Transcribe the entries exactly. Omit the pictures.

## Listed entries
----

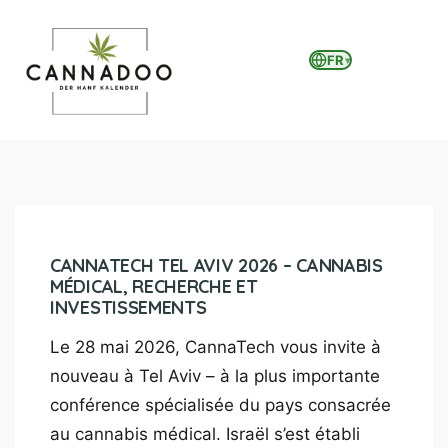
FR
▾
MENU
CANNATECH TEL AVIV 2026 – CANNABIS
MÉDICAL, RECHERCHE ET
INVESTISSEMENTS
Le 28 mai 2026, CannaTech vous invite à
nouveau à Tel Aviv – à la plus importante
conférence spécialisée du pays consacrée
au cannabis médical. Israël s’est établi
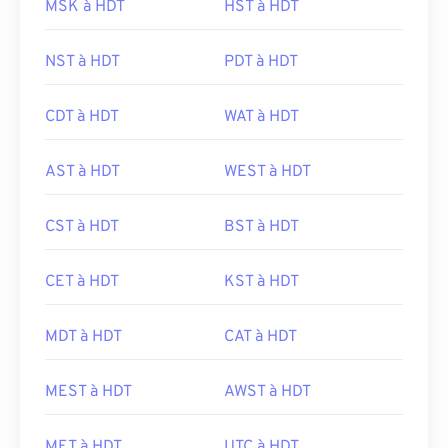
MSK à HDT
HST à HDT
NST à HDT
PDT à HDT
CDT à HDT
WAT à HDT
AST à HDT
WEST à HDT
CST à HDT
BST à HDT
CET à HDT
KST à HDT
MDT à HDT
CAT à HDT
MEST à HDT
AWST à HDT
MET à HDT
UTC à HDT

----

## Exercise answer
FR
▾
MENU
CANNATECH TEL AVIV 2026 – CANNABIS
MÉDICAL, RECHERCHE ET
INVESTISSEMENTS
Le 28 mai 2026, CannaTech vous invite à
nouveau à Tel Aviv – à la plus importante
conférence spécialisée du pays consacrée
au cannabis médical. Israël s’est établi
MSK à HDT
HST à HDT
NST à HDT
PDT à HDT
CDT à HDT
WAT à HDT
AST à HDT
WEST à HDT
CST à HDT
BST à HDT
CET à HDT
KST à HDT
MDT à HDT
CAT à HDT
MEST à HDT
AWST à HDT
MET à HDT
UTC à HDT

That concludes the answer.